Task objective: Below is some data. Retype exactly the lines starting at the one with "21: (604, 847)" and ending at the one with "45: (548, 894)".

Material provided below:

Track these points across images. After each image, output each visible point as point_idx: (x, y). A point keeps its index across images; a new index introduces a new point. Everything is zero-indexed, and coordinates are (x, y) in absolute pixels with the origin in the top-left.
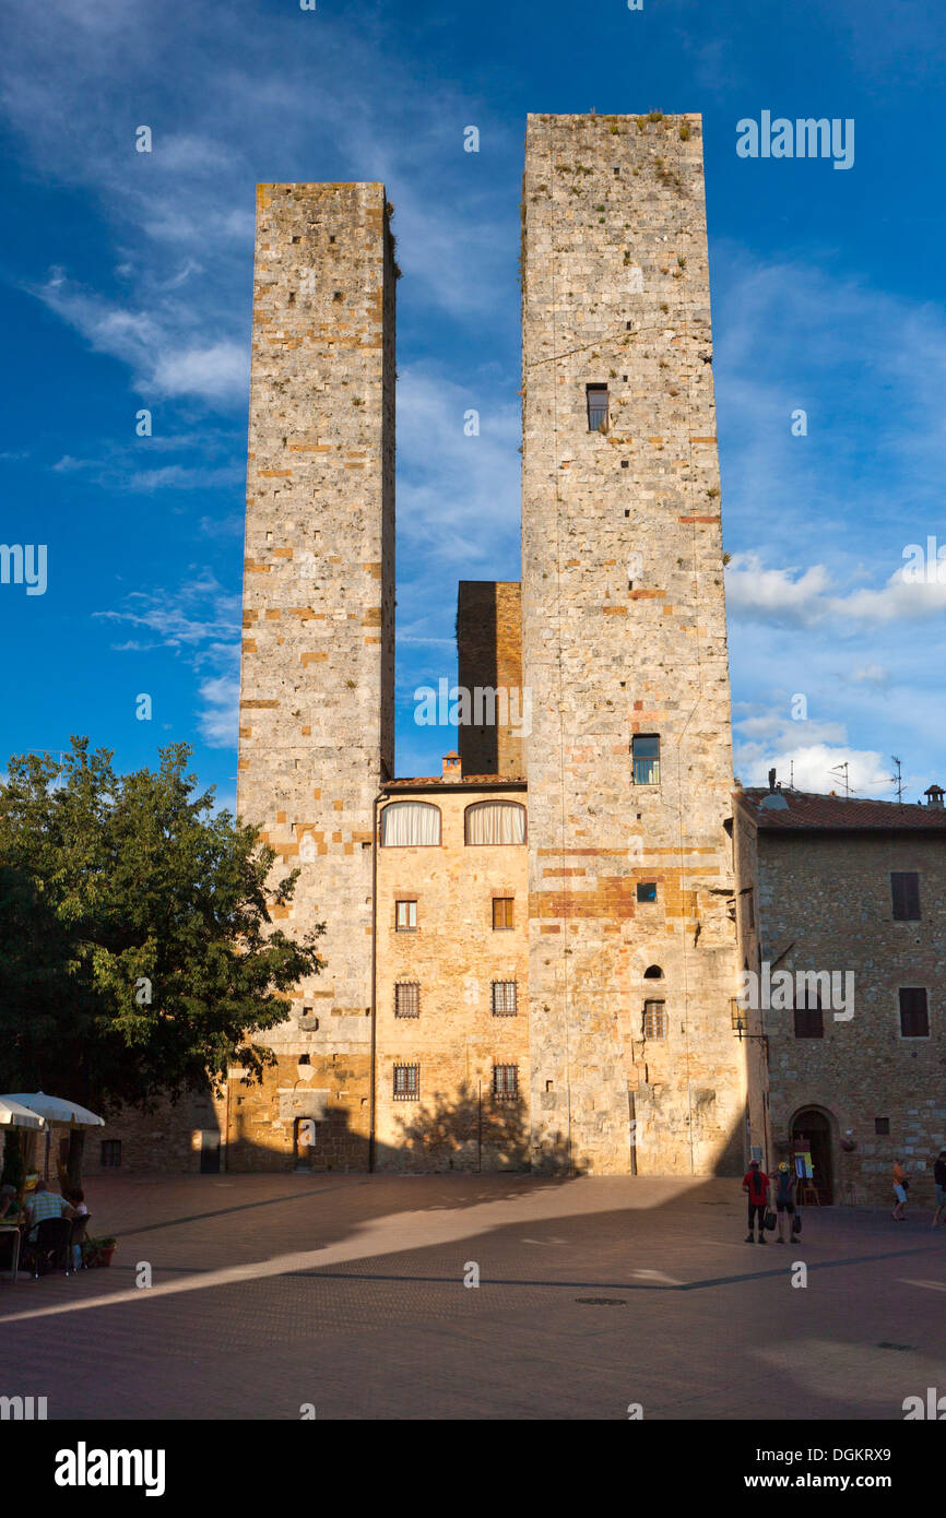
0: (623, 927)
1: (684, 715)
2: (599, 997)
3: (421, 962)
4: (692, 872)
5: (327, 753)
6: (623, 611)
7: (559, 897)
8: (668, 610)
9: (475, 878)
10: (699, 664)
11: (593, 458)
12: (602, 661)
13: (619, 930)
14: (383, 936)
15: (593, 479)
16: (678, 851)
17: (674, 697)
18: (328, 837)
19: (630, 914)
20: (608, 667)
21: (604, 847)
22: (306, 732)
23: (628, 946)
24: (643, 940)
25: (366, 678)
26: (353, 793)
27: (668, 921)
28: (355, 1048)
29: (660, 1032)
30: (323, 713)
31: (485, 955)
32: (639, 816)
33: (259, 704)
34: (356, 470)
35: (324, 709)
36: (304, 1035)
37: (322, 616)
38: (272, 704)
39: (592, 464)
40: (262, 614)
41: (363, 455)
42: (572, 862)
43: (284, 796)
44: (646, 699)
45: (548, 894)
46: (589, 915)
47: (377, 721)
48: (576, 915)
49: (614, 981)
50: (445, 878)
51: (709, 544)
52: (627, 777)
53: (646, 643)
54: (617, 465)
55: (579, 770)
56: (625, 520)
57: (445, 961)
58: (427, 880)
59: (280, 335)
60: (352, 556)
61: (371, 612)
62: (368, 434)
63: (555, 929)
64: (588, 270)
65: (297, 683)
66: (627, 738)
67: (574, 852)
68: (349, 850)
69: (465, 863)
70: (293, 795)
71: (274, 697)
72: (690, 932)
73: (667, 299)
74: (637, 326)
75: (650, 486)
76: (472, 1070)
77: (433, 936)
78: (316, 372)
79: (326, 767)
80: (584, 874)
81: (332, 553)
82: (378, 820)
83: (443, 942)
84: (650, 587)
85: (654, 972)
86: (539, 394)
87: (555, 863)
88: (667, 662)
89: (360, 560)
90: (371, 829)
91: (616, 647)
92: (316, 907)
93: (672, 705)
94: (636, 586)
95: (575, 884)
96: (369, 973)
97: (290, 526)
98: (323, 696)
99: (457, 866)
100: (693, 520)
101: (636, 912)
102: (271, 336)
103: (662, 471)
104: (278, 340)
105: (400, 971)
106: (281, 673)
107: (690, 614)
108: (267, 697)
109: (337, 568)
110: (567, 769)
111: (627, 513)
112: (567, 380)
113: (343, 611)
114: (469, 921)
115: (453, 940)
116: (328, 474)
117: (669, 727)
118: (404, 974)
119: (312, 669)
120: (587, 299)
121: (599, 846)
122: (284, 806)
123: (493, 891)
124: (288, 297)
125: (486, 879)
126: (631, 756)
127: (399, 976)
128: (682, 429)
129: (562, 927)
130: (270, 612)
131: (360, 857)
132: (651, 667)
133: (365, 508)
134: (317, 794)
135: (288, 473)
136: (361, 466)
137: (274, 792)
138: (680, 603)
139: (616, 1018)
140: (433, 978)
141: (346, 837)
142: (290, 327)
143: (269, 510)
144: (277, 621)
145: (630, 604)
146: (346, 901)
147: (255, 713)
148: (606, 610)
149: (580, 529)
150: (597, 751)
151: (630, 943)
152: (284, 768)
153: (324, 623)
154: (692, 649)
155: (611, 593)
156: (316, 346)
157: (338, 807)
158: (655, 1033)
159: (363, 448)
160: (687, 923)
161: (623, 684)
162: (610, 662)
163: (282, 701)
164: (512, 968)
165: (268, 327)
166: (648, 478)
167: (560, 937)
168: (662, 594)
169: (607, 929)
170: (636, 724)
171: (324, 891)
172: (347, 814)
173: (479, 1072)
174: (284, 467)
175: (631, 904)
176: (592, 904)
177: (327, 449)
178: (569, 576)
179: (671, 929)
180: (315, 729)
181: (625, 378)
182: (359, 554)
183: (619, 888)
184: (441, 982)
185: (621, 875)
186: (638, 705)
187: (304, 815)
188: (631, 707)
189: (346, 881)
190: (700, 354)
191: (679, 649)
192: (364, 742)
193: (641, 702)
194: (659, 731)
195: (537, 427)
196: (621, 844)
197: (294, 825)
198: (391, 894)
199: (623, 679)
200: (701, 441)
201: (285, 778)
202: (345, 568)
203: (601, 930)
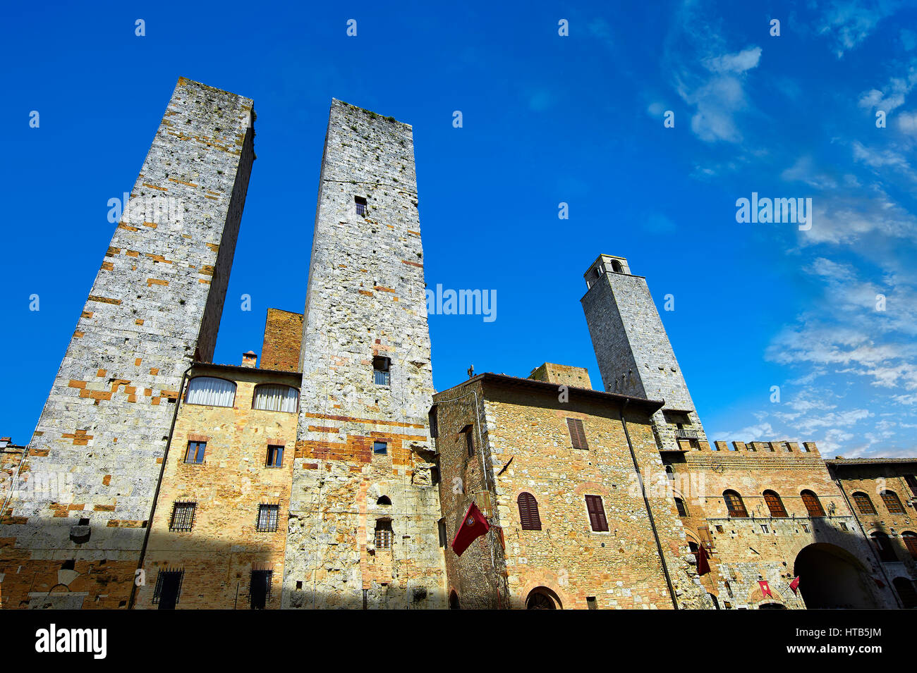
0: (363, 469)
1: (405, 351)
2: (343, 517)
3: (201, 486)
4: (410, 438)
5: (153, 338)
6: (371, 294)
7: (319, 445)
8: (396, 299)
9: (257, 430)
10: (413, 327)
11: (357, 225)
12: (357, 316)
13: (360, 471)
14: (172, 465)
15: (356, 233)
16: (401, 424)
17: (399, 340)
18: (141, 390)
19: (369, 460)
20: (361, 319)
21: (353, 416)
22: (140, 323)
23: (366, 482)
24: (377, 478)
25: (195, 300)
26: (169, 366)
27: (394, 466)
28: (125, 555)
29: (386, 542)
30: (156, 313)
31: (257, 484)
32: (376, 401)
33: (104, 300)
34: (212, 200)
35: (158, 312)
36: (73, 544)
37: (171, 262)
38: (116, 302)
39: (357, 227)
40: (124, 252)
41: (219, 195)
42: (330, 424)
43: (110, 359)
44: (383, 339)
45: (311, 442)
46: (340, 459)
47: (198, 326)
48: (330, 458)
49: (355, 506)
50: (233, 429)
51: (418, 275)
52: (369, 378)
53: (384, 312)
54: (370, 231)
55: (339, 370)
56: (373, 254)
57: (223, 487)
58: (218, 428)
59: (178, 133)
60: (200, 238)
61: (207, 268)
62: (224, 187)
63: (315, 467)
64: (359, 156)
65: (140, 293)
66: (371, 357)
67: (332, 417)
68: (155, 401)
69: (250, 421)
70: (116, 360)
71: (118, 298)
72: (408, 475)
73: (397, 178)
74: (382, 183)
75: (387, 244)
76: (233, 574)
77: (216, 468)
78: (196, 154)
79: (149, 346)
80: (338, 432)
81: (186, 233)
82: (185, 385)
83: (223, 473)
84: (386, 286)
85: (384, 501)
86: (329, 192)
87: (317, 422)
88: (395, 323)
89: (205, 241)
90: (178, 390)
91: (366, 310)
92: (115, 439)
93: (397, 344)
94: (378, 284)
95: (331, 438)
96: (152, 493)
98: (159, 304)
99: (244, 421)
100: (409, 263)
101: (373, 460)
102: (171, 131)
103: (393, 239)
104: (175, 135)
105: (182, 493)
106: (129, 285)
107: (408, 304)
108: (112, 297)
109: (187, 241)
110: (331, 368)
112: (345, 191)
113: (187, 262)
114: (247, 459)
115: (232, 472)
116: (193, 197)
117: (396, 355)
118: (185, 495)
119: (155, 288)
120: (357, 165)
121: (348, 415)
122: (106, 365)
123: (269, 440)
124: (186, 120)
125: (265, 431)
126: (372, 367)
127: (180, 497)
128: (404, 227)
129: (319, 466)
130: (130, 252)
131: (165, 408)
133: (214, 218)
134: (138, 362)
135: (164, 189)
136: (217, 199)
137: (101, 356)
138: (403, 297)
139: (356, 532)
140: (210, 499)
141: (156, 393)
142: (185, 132)
144: (135, 257)
145: (375, 293)
146: (145, 437)
147: (99, 305)
148: (360, 292)
149: (349, 252)
150: (351, 361)
151: (368, 479)
152: (114, 341)
153: (170, 266)
154: (409, 320)
155: (364, 284)
156: (199, 144)
157: (154, 372)
158: (383, 545)
159: (219, 192)
160: (406, 469)
161: (369, 329)
162: (361, 317)
163: (125, 302)
164: (277, 494)
165: (170, 128)
166: (386, 240)
167: (319, 472)
168: (393, 291)
169: (352, 469)
170: (377, 351)
171: (126, 428)
172: (160, 379)
173: (239, 576)
174: (163, 186)
175: (370, 454)
176: (343, 451)
177: (195, 187)
178: (340, 272)
179: (396, 471)
180: (147, 322)
181: (375, 199)
182: (205, 237)
183: (362, 443)
184: (216, 503)
185: (364, 435)
186: (378, 341)
187: (122, 374)
188: (374, 341)
189: (148, 423)
190: (412, 202)
191: (402, 319)
192: (185, 336)
193: (380, 340)
194: (390, 357)
195: (325, 205)
196: (364, 416)
197: (111, 380)
198: (185, 436)
199: (369, 327)
200: (413, 232)
201: (113, 348)
202: (193, 242)
203: (348, 470)
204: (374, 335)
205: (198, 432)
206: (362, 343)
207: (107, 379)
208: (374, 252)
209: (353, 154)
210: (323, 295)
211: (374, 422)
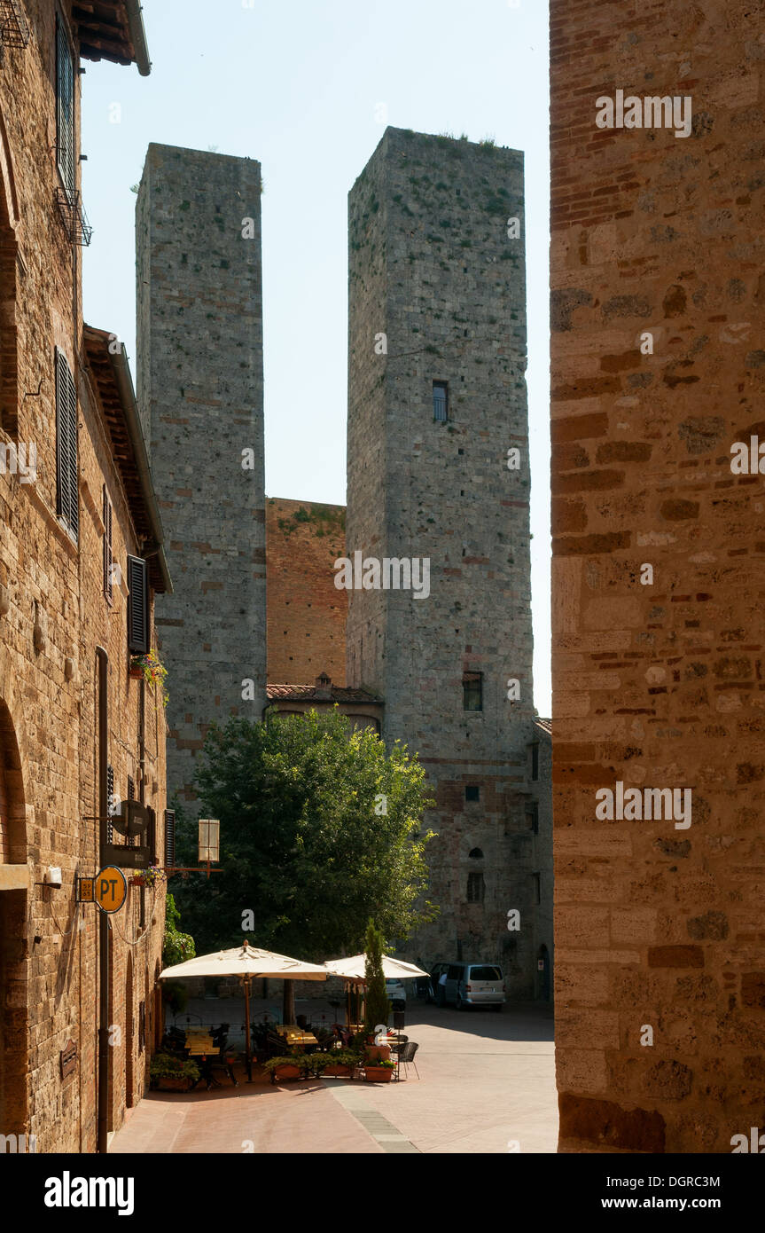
0: (455, 818)
1: (501, 658)
2: (437, 870)
4: (503, 779)
5: (224, 666)
6: (457, 572)
8: (491, 576)
10: (512, 619)
11: (437, 443)
12: (442, 612)
13: (452, 821)
15: (437, 461)
16: (495, 763)
17: (494, 644)
19: (461, 810)
20: (447, 617)
21: (443, 757)
22: (207, 649)
23: (458, 833)
24: (469, 828)
25: (255, 606)
27: (486, 814)
29: (477, 896)
30: (220, 634)
32: (468, 735)
33: (168, 622)
34: (243, 427)
35: (222, 631)
37: (218, 552)
38: (179, 623)
39: (437, 448)
40: (168, 544)
41: (249, 413)
43: (191, 700)
44: (474, 643)
47: (264, 644)
49: (448, 859)
51: (521, 524)
52: (460, 704)
53: (475, 599)
54: (456, 452)
55: (425, 697)
56: (461, 498)
59: (175, 293)
60: (242, 501)
61: (258, 553)
62: (252, 395)
65: (199, 606)
66: (460, 674)
70: (198, 700)
71: (180, 617)
72: (502, 824)
73: (495, 314)
74: (472, 334)
75: (480, 472)
78: (207, 333)
79: (224, 678)
80: (428, 778)
81: (225, 497)
84: (479, 554)
85: (476, 853)
86: (396, 384)
88: (490, 616)
89: (248, 506)
91: (452, 602)
93: (493, 650)
94: (468, 553)
97: (189, 470)
98: (220, 619)
100: (511, 504)
101: (465, 808)
102: (168, 293)
103: (488, 461)
106: (185, 597)
107: (506, 579)
108: (174, 617)
109: (229, 510)
110: (416, 696)
111: (462, 493)
112: (419, 374)
113: (235, 548)
116: (219, 426)
117: (490, 667)
119: (210, 595)
121: (439, 756)
122: (190, 707)
124: (180, 258)
126: (463, 688)
128: (504, 428)
130: (174, 544)
132: (477, 619)
134: (217, 701)
135: (185, 421)
136: (248, 423)
137: (182, 697)
138: (500, 570)
139: (449, 886)
142: (184, 287)
143: (171, 453)
144: (181, 552)
145: (464, 567)
147: (164, 630)
148: (446, 570)
149: (427, 503)
150: (439, 682)
151: (459, 830)
152: (190, 677)
153: (219, 557)
154: (507, 608)
155: (450, 557)
156: (207, 309)
157: (234, 711)
158: (474, 897)
159: (249, 408)
160: (499, 816)
161: (457, 631)
162: (447, 613)
163: (186, 620)
165: (164, 283)
166: (478, 465)
168: (487, 562)
169: (444, 819)
170: (467, 664)
174: (183, 416)
175: (461, 801)
177: (219, 406)
178: (420, 540)
179: (488, 821)
180: (214, 647)
181: (462, 379)
182: (246, 500)
183: (452, 789)
185: (455, 779)
186: (468, 649)
187: (207, 717)
188: (464, 650)
190: (519, 365)
191: (498, 607)
192: (254, 661)
193: (471, 646)
194: (483, 670)
195: (395, 412)
196: (455, 755)
197: (199, 725)
199: (457, 628)
200: (518, 439)
201: (192, 686)
202: (236, 511)
203: (439, 820)
204: (463, 639)
206: (451, 653)
207: (194, 724)
211: (466, 762)
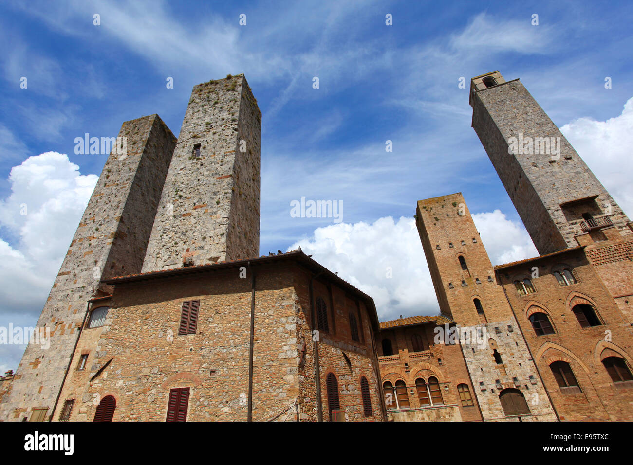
1: (205, 251)
3: (80, 386)
5: (79, 290)
6: (190, 215)
8: (206, 211)
10: (215, 229)
11: (190, 166)
12: (178, 235)
14: (70, 374)
15: (189, 172)
17: (203, 244)
18: (67, 326)
20: (180, 237)
22: (75, 282)
25: (103, 258)
26: (82, 307)
30: (84, 274)
33: (63, 274)
34: (123, 189)
35: (84, 272)
37: (96, 238)
38: (68, 273)
41: (127, 184)
43: (58, 310)
44: (191, 247)
47: (101, 274)
51: (227, 185)
53: (196, 225)
54: (199, 166)
56: (197, 183)
60: (113, 216)
61: (112, 234)
62: (130, 177)
65: (79, 263)
66: (182, 264)
68: (72, 332)
70: (61, 309)
71: (69, 270)
74: (213, 127)
75: (208, 170)
79: (77, 296)
81: (107, 216)
82: (87, 317)
84: (201, 203)
86: (177, 151)
88: (202, 231)
89: (115, 217)
90: (83, 321)
91: (184, 229)
92: (50, 361)
93: (201, 248)
94: (197, 204)
97: (96, 210)
98: (86, 267)
100: (221, 178)
103: (212, 165)
105: (71, 393)
106: (75, 261)
107: (215, 211)
108: (67, 271)
109: (106, 221)
112: (188, 145)
113: (103, 235)
116: (114, 192)
117: (198, 257)
119: (86, 257)
120: (199, 123)
122: (56, 314)
127: (69, 395)
128: (223, 150)
130: (80, 239)
131: (75, 335)
133: (122, 200)
134: (69, 308)
135: (102, 194)
136: (125, 187)
137: (56, 309)
138: (211, 207)
140: (82, 395)
141: (74, 325)
143: (93, 206)
144: (81, 242)
145: (193, 211)
146: (62, 357)
147: (61, 278)
148: (183, 215)
149: (181, 189)
152: (62, 298)
153: (96, 240)
154: (213, 224)
155: (187, 209)
157: (75, 312)
159: (128, 182)
162: (180, 235)
163: (72, 271)
166: (208, 168)
168: (205, 205)
170: (185, 258)
171: (56, 353)
172: (77, 315)
174: (102, 192)
178: (173, 206)
180: (78, 281)
181: (207, 141)
182: (115, 215)
186: (188, 250)
187: (61, 318)
188: (185, 251)
189: (66, 347)
190: (233, 129)
191: (208, 225)
192: (94, 284)
194: (194, 260)
195: (174, 160)
197: (57, 323)
198: (80, 352)
199: (184, 241)
200: (229, 152)
201: (61, 302)
202: (109, 220)
204: (186, 247)
205: (87, 348)
206: (177, 255)
207: (55, 323)
208: (199, 180)
209: (199, 116)
210: (159, 228)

End of Material provided.

Answer to the exercise:
21: (604, 847)
22: (306, 732)
23: (628, 946)
24: (643, 940)
25: (366, 678)
26: (353, 793)
27: (668, 921)
28: (355, 1048)
29: (660, 1032)
30: (323, 713)
31: (485, 955)
32: (639, 816)
33: (259, 704)
34: (356, 470)
35: (324, 709)
36: (304, 1035)
37: (322, 616)
38: (272, 704)
39: (592, 464)
40: (262, 614)
41: (363, 455)
42: (572, 862)
43: (284, 796)
44: (646, 699)
45: (548, 894)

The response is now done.